MEC Webinar: TT21: Week 1: Hamid Dabashi in conversation about his new book: The Last Muslim Intellectual: The Life and Legacy of Jalal Al-e Ahmad

Conveners: St Antony's College Middle East Centre

Speakers: Hamid Dabashi (Hagop Kevorkian Professor of Iranian Studies and Comparative Literature at Columbia University in New York)

Chair: Dr Stephanie Cronin  (Elahé Omidyar Mir-Djalali Research Fellow at St Antony’s College)

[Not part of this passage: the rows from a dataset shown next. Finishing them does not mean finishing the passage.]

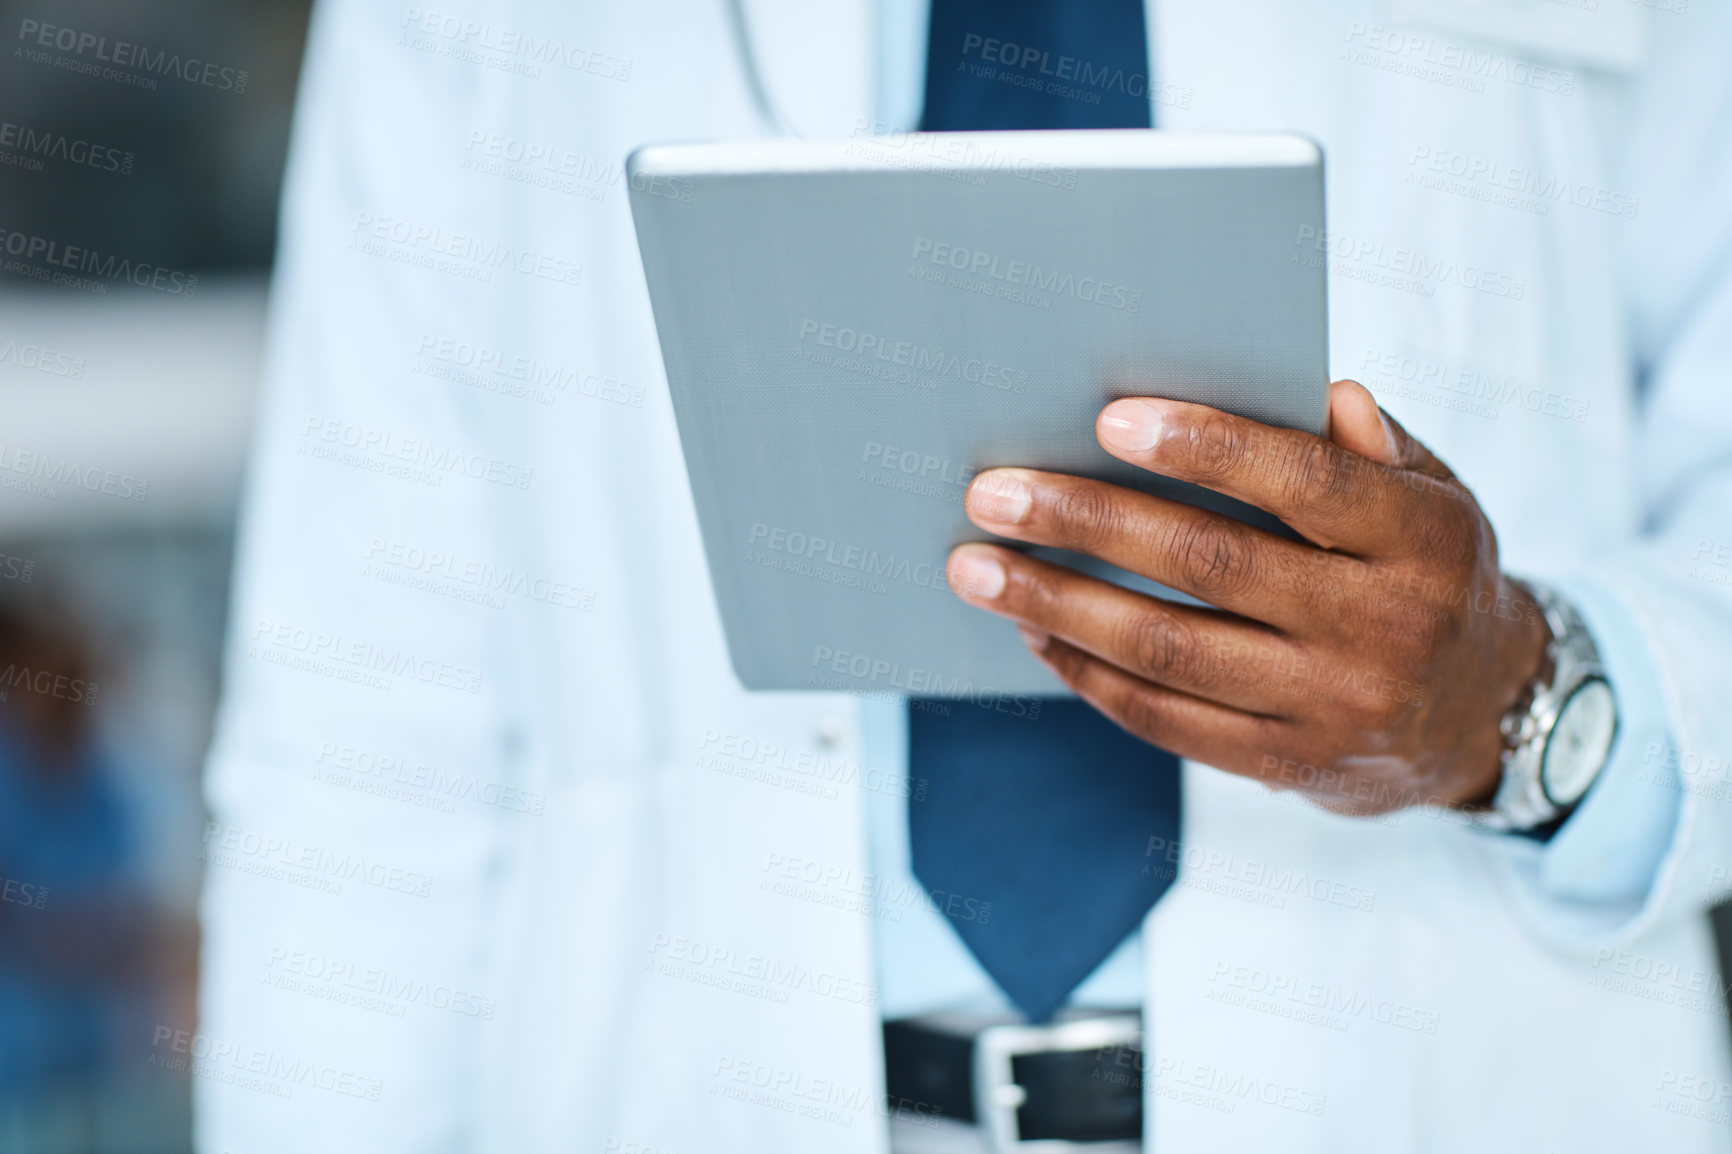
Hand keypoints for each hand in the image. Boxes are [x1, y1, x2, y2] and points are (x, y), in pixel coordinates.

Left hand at [944, 380, 1550, 815]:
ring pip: (1169, 652)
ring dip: (1058, 605)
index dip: (1208, 448)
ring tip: (976, 568)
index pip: (1305, 483)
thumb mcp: (1438, 496)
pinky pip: (1166, 720)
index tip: (1111, 418)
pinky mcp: (1285, 764)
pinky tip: (1034, 630)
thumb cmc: (1428, 572)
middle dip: (1088, 522)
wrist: (1481, 716)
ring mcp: (1330, 707)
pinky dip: (1088, 674)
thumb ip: (1374, 447)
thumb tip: (1322, 392)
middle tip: (992, 493)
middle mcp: (1381, 628)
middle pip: (1211, 567)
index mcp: (1422, 540)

The first comprehensive social and intellectual biography of Jalal Al-e Ahmad, this book explores the life and legacy of Jalal Al-e Ahmad (1923-69), arguably the most prominent Iranian public intellectual of his time and contends that he was the last Muslim intellectual to have articulated a vision of Muslim worldly cosmopolitanism, before the militant Islamism of the last half a century degenerated into sectarian politics and intellectual alienation from the world at large. This unprecedented engagement with Al-e Ahmad’s life and legacy is a prelude to what Dabashi calls a post-Islamist Liberation Theology. The Last Muslim Intellectual is about expanding the wide spectrum of anticolonial thinking beyond its established canonicity and adding a critical Muslim thinker to it is an urgent task, if the future of Muslim critical thinking is to be considered in liberated terms beyond the dead-end of its current sectarian predicament. A full social and intellectual biography of Jalal Al-e Ahmad, a seminal Muslim public intellectual of the mid-20th century, this book places Al-e Ahmad’s writing and activities alongside other influential anticolonial thinkers of his time, including Frantz Fanon, Aimé Césaire and Edward Said. Chapters cover Jalal Al-e Ahmad’s intellectual and political life; his relationship with his wife, the novelist Simin Daneshvar; his essays; his fiction; his travel writing; his translations; and his legacy.